TASK DIRECTIONS:
Print the lines that run from the line with "lại chương truyện." to the line with "height=100% width=100%><figcaption><p>Conan chương", keeping both end lines, exactly as they appear in the entries below, and nothing else.

Stored data:

--- START ---

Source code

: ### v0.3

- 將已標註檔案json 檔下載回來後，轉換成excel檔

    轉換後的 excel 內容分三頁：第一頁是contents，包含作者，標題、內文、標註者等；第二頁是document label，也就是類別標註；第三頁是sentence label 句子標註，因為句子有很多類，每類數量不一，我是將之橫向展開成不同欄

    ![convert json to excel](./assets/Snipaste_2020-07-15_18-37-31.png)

--- END ---
--- START ---

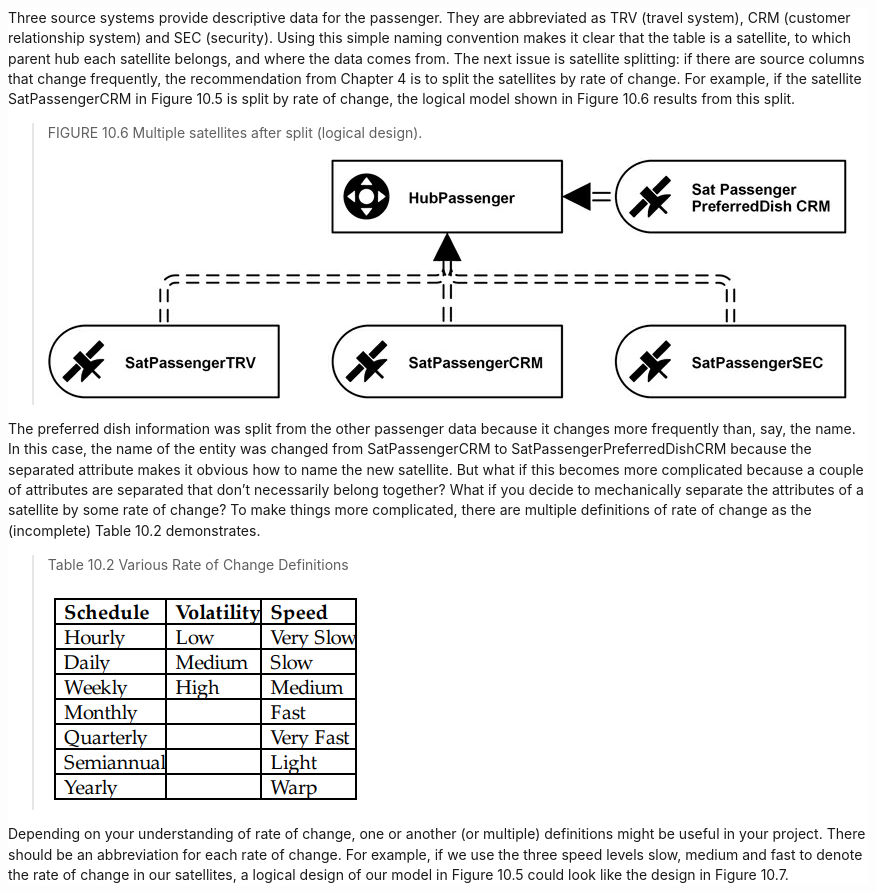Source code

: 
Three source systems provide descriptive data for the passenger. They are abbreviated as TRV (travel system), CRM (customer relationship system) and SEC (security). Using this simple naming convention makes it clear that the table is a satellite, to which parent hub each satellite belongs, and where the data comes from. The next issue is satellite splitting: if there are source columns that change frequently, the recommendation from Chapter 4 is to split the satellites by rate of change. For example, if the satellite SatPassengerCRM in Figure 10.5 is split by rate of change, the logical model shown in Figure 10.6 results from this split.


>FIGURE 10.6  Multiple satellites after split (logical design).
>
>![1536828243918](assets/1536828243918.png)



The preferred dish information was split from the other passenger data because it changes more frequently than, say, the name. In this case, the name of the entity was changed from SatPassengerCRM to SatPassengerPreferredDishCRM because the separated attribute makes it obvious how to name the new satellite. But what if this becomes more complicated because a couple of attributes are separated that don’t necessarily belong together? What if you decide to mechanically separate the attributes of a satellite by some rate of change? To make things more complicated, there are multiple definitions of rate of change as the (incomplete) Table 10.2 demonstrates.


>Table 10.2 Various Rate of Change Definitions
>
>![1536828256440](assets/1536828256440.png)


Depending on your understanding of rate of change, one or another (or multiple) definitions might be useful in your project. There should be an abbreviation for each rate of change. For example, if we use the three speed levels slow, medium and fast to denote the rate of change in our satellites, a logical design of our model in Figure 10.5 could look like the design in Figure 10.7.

--- END ---
--- START ---

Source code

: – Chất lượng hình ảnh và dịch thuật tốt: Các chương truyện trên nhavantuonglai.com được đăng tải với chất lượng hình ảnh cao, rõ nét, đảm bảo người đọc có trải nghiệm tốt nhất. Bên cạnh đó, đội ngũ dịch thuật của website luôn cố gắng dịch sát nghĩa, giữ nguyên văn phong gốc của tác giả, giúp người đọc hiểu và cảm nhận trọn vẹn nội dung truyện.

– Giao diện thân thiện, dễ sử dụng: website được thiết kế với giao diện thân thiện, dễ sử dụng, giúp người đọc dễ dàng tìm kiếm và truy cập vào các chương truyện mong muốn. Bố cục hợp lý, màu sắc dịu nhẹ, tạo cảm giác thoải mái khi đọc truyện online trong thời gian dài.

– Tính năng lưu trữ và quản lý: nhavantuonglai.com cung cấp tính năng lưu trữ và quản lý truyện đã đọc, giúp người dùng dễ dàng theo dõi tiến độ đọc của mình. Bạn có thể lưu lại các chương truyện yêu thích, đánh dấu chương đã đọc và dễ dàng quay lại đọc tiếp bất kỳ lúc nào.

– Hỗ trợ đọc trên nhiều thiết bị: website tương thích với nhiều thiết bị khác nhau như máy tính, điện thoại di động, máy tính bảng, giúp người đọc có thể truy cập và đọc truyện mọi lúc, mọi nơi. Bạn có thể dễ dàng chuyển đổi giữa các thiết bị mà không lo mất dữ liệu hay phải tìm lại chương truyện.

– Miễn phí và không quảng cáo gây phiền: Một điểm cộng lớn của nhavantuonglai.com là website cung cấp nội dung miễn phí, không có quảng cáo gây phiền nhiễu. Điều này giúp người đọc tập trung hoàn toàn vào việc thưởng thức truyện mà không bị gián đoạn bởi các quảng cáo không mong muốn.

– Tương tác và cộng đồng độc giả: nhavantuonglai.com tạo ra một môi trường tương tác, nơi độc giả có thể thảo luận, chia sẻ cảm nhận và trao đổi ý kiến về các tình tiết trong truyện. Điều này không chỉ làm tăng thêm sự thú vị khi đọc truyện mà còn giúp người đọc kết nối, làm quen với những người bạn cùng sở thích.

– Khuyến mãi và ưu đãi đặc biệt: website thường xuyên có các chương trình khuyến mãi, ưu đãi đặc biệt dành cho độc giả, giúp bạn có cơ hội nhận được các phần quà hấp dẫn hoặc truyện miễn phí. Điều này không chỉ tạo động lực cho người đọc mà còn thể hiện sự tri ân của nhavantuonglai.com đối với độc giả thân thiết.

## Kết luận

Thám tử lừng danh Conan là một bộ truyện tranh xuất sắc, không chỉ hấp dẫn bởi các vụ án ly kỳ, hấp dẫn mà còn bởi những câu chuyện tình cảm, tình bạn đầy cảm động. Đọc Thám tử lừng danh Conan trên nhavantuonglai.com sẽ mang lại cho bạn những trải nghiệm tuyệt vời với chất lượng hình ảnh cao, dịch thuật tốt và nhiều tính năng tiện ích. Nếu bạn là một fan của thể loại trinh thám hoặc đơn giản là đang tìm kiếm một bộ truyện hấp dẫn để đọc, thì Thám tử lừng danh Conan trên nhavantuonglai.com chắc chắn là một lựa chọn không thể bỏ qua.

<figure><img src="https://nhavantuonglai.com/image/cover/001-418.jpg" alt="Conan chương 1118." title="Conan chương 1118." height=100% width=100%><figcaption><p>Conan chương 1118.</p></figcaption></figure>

--- END ---

RESPONSE AREA:
– Hỗ trợ đọc trên nhiều thiết bị: website tương thích với nhiều thiết bị khác nhau như máy tính, điện thoại di động, máy tính bảng, giúp người đọc có thể truy cập và đọc truyện mọi lúc, mọi nơi. Bạn có thể dễ dàng chuyển đổi giữa các thiết bị mà không lo mất dữ liệu hay phải tìm lại chương truyện.

– Miễn phí và không quảng cáo gây phiền: Một điểm cộng lớn của nhavantuonglai.com là website cung cấp nội dung miễn phí, không có quảng cáo gây phiền nhiễu. Điều này giúp người đọc tập trung hoàn toàn vào việc thưởng thức truyện mà không bị gián đoạn bởi các quảng cáo không mong muốn.

– Tương tác và cộng đồng độc giả: nhavantuonglai.com tạo ra một môi trường tương tác, nơi độc giả có thể thảo luận, chia sẻ cảm nhận và trao đổi ý kiến về các tình tiết trong truyện. Điều này không chỉ làm tăng thêm sự thú vị khi đọc truyện mà còn giúp người đọc kết nối, làm quen với những người bạn cùng sở thích.

– Khuyến mãi và ưu đãi đặc biệt: website thường xuyên có các chương trình khuyến mãi, ưu đãi đặc biệt dành cho độc giả, giúp bạn có cơ hội nhận được các phần quà hấp dẫn hoặc truyện miễn phí. Điều này không chỉ tạo động lực cho người đọc mà còn thể hiện sự tri ân của nhavantuonglai.com đối với độc giả thân thiết.

## Kết luận

Thám tử lừng danh Conan là một bộ truyện tranh xuất sắc, không chỉ hấp dẫn bởi các vụ án ly kỳ, hấp dẫn mà còn bởi những câu chuyện tình cảm, tình bạn đầy cảm động. Đọc Thám tử lừng danh Conan trên nhavantuonglai.com sẽ mang lại cho bạn những trải nghiệm tuyệt vời với chất lượng hình ảnh cao, dịch thuật tốt và nhiều tính năng tiện ích. Nếu bạn là một fan của thể loại trinh thám hoặc đơn giản là đang tìm kiếm một bộ truyện hấp dẫn để đọc, thì Thám tử lừng danh Conan trên nhavantuonglai.com chắc chắn là một lựa chọn không thể bỏ qua.

<figure><img src="https://nhavantuonglai.com/image/cover/001-418.jpg" alt="Conan chương 1118." title="Conan chương 1118." height=100% width=100%><figcaption><p>Conan chương 1118.</p></figcaption></figure>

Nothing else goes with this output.